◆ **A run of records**
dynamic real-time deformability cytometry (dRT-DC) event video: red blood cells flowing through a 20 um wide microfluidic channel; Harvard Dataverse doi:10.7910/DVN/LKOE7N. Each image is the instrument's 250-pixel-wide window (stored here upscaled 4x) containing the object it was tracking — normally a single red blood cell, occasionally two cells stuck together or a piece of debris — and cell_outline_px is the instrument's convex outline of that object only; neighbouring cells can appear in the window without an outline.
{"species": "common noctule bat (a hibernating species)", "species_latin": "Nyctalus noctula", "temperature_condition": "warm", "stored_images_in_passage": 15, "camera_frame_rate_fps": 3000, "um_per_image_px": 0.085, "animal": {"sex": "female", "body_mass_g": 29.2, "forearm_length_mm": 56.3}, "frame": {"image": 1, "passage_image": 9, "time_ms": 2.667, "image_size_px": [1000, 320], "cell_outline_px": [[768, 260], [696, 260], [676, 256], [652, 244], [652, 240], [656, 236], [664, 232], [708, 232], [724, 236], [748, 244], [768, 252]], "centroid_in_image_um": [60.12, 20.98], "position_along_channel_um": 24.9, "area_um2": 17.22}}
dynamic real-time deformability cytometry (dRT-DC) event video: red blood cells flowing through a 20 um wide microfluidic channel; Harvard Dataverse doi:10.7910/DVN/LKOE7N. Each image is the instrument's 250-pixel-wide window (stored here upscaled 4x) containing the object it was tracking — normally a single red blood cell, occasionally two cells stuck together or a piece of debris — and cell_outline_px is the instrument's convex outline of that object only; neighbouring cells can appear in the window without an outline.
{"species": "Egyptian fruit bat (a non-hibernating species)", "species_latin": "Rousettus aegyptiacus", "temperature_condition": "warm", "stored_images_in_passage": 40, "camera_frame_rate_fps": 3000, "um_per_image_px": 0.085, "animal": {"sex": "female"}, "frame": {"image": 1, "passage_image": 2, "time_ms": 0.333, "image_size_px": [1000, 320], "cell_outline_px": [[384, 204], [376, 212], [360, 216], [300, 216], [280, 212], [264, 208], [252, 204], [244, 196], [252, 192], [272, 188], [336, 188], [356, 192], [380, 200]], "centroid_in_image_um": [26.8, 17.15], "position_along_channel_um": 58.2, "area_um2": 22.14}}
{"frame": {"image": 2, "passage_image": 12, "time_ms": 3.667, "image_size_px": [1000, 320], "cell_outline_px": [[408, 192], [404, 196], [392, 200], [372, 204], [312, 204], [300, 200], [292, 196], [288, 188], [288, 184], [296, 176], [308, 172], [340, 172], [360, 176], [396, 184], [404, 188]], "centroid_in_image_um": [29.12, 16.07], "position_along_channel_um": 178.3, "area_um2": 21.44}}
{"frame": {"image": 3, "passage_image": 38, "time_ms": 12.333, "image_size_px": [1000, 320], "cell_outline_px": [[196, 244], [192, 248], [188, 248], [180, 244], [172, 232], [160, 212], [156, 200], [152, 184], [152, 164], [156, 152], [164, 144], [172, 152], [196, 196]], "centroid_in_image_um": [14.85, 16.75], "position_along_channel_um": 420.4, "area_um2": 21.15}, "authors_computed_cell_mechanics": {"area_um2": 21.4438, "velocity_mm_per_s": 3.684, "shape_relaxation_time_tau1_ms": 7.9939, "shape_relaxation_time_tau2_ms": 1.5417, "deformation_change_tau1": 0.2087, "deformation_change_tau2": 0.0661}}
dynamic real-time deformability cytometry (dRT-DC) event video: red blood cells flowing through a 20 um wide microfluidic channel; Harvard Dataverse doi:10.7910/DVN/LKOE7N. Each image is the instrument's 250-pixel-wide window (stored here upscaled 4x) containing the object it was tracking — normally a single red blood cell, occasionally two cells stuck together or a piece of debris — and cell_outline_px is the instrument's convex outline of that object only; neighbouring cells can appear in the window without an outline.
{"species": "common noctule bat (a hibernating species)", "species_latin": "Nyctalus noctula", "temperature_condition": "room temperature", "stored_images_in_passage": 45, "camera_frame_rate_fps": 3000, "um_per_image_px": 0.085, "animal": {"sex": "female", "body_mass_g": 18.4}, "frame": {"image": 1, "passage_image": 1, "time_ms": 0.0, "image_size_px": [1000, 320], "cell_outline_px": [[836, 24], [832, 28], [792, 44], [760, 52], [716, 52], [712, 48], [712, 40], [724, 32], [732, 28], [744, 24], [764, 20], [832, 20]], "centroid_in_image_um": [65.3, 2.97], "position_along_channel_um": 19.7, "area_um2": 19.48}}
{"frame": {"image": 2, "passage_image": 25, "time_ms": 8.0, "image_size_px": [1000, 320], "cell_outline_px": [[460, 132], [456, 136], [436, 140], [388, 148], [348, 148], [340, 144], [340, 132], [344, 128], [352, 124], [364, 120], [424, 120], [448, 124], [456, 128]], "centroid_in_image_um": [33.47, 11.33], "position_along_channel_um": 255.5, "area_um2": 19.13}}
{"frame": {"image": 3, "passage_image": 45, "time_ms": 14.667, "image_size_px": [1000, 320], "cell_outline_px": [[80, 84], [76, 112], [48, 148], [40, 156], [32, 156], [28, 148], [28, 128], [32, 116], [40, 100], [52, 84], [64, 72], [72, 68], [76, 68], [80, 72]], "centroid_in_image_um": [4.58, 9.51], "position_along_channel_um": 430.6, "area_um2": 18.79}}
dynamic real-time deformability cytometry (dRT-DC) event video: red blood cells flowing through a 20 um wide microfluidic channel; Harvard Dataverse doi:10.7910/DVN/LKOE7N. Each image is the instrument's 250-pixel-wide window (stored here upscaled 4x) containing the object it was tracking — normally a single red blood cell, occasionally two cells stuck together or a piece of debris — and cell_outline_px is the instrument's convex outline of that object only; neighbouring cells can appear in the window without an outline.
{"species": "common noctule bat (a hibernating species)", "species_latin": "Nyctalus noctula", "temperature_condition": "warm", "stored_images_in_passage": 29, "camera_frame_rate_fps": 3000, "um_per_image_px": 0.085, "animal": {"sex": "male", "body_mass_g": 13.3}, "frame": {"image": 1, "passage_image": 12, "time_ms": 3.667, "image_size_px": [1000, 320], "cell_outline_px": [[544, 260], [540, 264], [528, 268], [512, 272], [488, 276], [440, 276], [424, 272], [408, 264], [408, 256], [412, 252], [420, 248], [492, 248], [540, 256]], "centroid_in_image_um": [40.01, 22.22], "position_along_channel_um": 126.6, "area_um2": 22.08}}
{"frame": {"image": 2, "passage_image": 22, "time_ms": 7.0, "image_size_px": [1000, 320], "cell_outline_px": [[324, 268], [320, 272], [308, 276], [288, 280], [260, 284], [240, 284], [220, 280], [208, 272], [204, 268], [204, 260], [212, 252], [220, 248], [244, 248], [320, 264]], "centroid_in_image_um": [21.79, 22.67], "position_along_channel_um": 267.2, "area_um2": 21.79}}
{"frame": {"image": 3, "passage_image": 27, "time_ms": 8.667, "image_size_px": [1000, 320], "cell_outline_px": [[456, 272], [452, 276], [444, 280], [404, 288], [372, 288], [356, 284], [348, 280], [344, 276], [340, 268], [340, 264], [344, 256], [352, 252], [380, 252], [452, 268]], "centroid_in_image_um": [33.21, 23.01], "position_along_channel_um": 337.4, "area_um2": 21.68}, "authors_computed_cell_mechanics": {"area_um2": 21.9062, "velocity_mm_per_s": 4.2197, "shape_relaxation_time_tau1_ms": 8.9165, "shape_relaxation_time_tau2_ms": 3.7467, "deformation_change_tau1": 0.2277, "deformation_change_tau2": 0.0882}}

◆ **GIVEN TASK**
Above are the records; copy all of them exactly.

◆ **EXPECTED ANSWER**
dynamic real-time deformability cytometry (dRT-DC) event video: red blood cells flowing through a 20 um wide microfluidic channel; Harvard Dataverse doi:10.7910/DVN/LKOE7N. Each image is the instrument's 250-pixel-wide window (stored here upscaled 4x) containing the object it was tracking — normally a single red blood cell, occasionally two cells stuck together or a piece of debris — and cell_outline_px is the instrument's convex outline of that object only; neighbouring cells can appear in the window without an outline.
{"species": "common noctule bat (a hibernating species)", "species_latin": "Nyctalus noctula", "temperature_condition": "warm", "stored_images_in_passage": 15, "camera_frame_rate_fps": 3000, "um_per_image_px": 0.085, "animal": {"sex": "female", "body_mass_g": 29.2, "forearm_length_mm": 56.3}, "frame": {"image": 1, "passage_image": 9, "time_ms": 2.667, "image_size_px": [1000, 320], "cell_outline_px": [[768, 260], [696, 260], [676, 256], [652, 244], [652, 240], [656, 236], [664, 232], [708, 232], [724, 236], [748, 244], [768, 252]], "centroid_in_image_um": [60.12, 20.98], "position_along_channel_um": 24.9, "area_um2": 17.22}}
dynamic real-time deformability cytometry (dRT-DC) event video: red blood cells flowing through a 20 um wide microfluidic channel; Harvard Dataverse doi:10.7910/DVN/LKOE7N. Each image is the instrument's 250-pixel-wide window (stored here upscaled 4x) containing the object it was tracking — normally a single red blood cell, occasionally two cells stuck together or a piece of debris — and cell_outline_px is the instrument's convex outline of that object only; neighbouring cells can appear in the window without an outline.
{"species": "Egyptian fruit bat (a non-hibernating species)", "species_latin": "Rousettus aegyptiacus", "temperature_condition": "warm", "stored_images_in_passage": 40, "camera_frame_rate_fps": 3000, "um_per_image_px": 0.085, "animal": {"sex": "female"}, "frame": {"image": 1, "passage_image": 2, "time_ms": 0.333, "image_size_px": [1000, 320], "cell_outline_px": [[384, 204], [376, 212], [360, 216], [300, 216], [280, 212], [264, 208], [252, 204], [244, 196], [252, 192], [272, 188], [336, 188], [356, 192], [380, 200]], "centroid_in_image_um": [26.8, 17.15], "position_along_channel_um": 58.2, "area_um2": 22.14}}
{"frame": {"image": 2, "passage_image": 12, "time_ms": 3.667, "image_size_px": [1000, 320], "cell_outline_px": [[408, 192], [404, 196], [392, 200], [372, 204], [312, 204], [300, 200], [292, 196], [288, 188], [288, 184], [296, 176], [308, 172], [340, 172], [360, 176], [396, 184], [404, 188]], "centroid_in_image_um": [29.12, 16.07], "position_along_channel_um": 178.3, "area_um2": 21.44}}
{"frame": {"image": 3, "passage_image": 38, "time_ms": 12.333, "image_size_px": [1000, 320], "cell_outline_px": [[196, 244], [192, 248], [188, 248], [180, 244], [172, 232], [160, 212], [156, 200], [152, 184], [152, 164], [156, 152], [164, 144], [172, 152], [196, 196]], "centroid_in_image_um": [14.85, 16.75], "position_along_channel_um": 420.4, "area_um2": 21.15}, "authors_computed_cell_mechanics": {"area_um2": 21.4438, "velocity_mm_per_s": 3.684, "shape_relaxation_time_tau1_ms": 7.9939, "shape_relaxation_time_tau2_ms": 1.5417, "deformation_change_tau1": 0.2087, "deformation_change_tau2": 0.0661}}
dynamic real-time deformability cytometry (dRT-DC) event video: red blood cells flowing through a 20 um wide microfluidic channel; Harvard Dataverse doi:10.7910/DVN/LKOE7N. Each image is the instrument's 250-pixel-wide window (stored here upscaled 4x) containing the object it was tracking — normally a single red blood cell, occasionally two cells stuck together or a piece of debris — and cell_outline_px is the instrument's convex outline of that object only; neighbouring cells can appear in the window without an outline.
{"species": "common noctule bat (a hibernating species)", "species_latin": "Nyctalus noctula", "temperature_condition": "room temperature", "stored_images_in_passage": 45, "camera_frame_rate_fps": 3000, "um_per_image_px": 0.085, "animal": {"sex": "female", "body_mass_g": 18.4}, "frame": {"image": 1, "passage_image": 1, "time_ms": 0.0, "image_size_px": [1000, 320], "cell_outline_px": [[836, 24], [832, 28], [792, 44], [760, 52], [716, 52], [712, 48], [712, 40], [724, 32], [732, 28], [744, 24], [764, 20], [832, 20]], "centroid_in_image_um": [65.3, 2.97], "position_along_channel_um": 19.7, "area_um2": 19.48}}
{"frame": {"image": 2, "passage_image": 25, "time_ms": 8.0, "image_size_px": [1000, 320], "cell_outline_px": [[460, 132], [456, 136], [436, 140], [388, 148], [348, 148], [340, 144], [340, 132], [344, 128], [352, 124], [364, 120], [424, 120], [448, 124], [456, 128]], "centroid_in_image_um": [33.47, 11.33], "position_along_channel_um": 255.5, "area_um2": 19.13}}
{"frame": {"image": 3, "passage_image": 45, "time_ms": 14.667, "image_size_px": [1000, 320], "cell_outline_px": [[80, 84], [76, 112], [48, 148], [40, 156], [32, 156], [28, 148], [28, 128], [32, 116], [40, 100], [52, 84], [64, 72], [72, 68], [76, 68], [80, 72]], "centroid_in_image_um": [4.58, 9.51], "position_along_channel_um": 430.6, "area_um2": 18.79}}
dynamic real-time deformability cytometry (dRT-DC) event video: red blood cells flowing through a 20 um wide microfluidic channel; Harvard Dataverse doi:10.7910/DVN/LKOE7N. Each image is the instrument's 250-pixel-wide window (stored here upscaled 4x) containing the object it was tracking — normally a single red blood cell, occasionally two cells stuck together or a piece of debris — and cell_outline_px is the instrument's convex outline of that object only; neighbouring cells can appear in the window without an outline.
{"species": "common noctule bat (a hibernating species)", "species_latin": "Nyctalus noctula", "temperature_condition": "warm", "stored_images_in_passage": 29, "camera_frame_rate_fps": 3000, "um_per_image_px": 0.085, "animal": {"sex": "male", "body_mass_g": 13.3}, "frame": {"image": 1, "passage_image": 12, "time_ms": 3.667, "image_size_px": [1000, 320], "cell_outline_px": [[544, 260], [540, 264], [528, 268], [512, 272], [488, 276], [440, 276], [424, 272], [408, 264], [408, 256], [412, 252], [420, 248], [492, 248], [540, 256]], "centroid_in_image_um": [40.01, 22.22], "position_along_channel_um": 126.6, "area_um2": 22.08}}
{"frame": {"image": 2, "passage_image": 22, "time_ms": 7.0, "image_size_px": [1000, 320], "cell_outline_px": [[324, 268], [320, 272], [308, 276], [288, 280], [260, 284], [240, 284], [220, 280], [208, 272], [204, 268], [204, 260], [212, 252], [220, 248], [244, 248], [320, 264]], "centroid_in_image_um": [21.79, 22.67], "position_along_channel_um": 267.2, "area_um2": 21.79}}
{"frame": {"image": 3, "passage_image": 27, "time_ms": 8.667, "image_size_px": [1000, 320], "cell_outline_px": [[456, 272], [452, 276], [444, 280], [404, 288], [372, 288], [356, 284], [348, 280], [344, 276], [340, 268], [340, 264], [344, 256], [352, 252], [380, 252], [452, 268]], "centroid_in_image_um": [33.21, 23.01], "position_along_channel_um": 337.4, "area_um2": 21.68}, "authors_computed_cell_mechanics": {"area_um2": 21.9062, "velocity_mm_per_s": 4.2197, "shape_relaxation_time_tau1_ms": 8.9165, "shape_relaxation_time_tau2_ms": 3.7467, "deformation_change_tau1": 0.2277, "deformation_change_tau2": 0.0882}}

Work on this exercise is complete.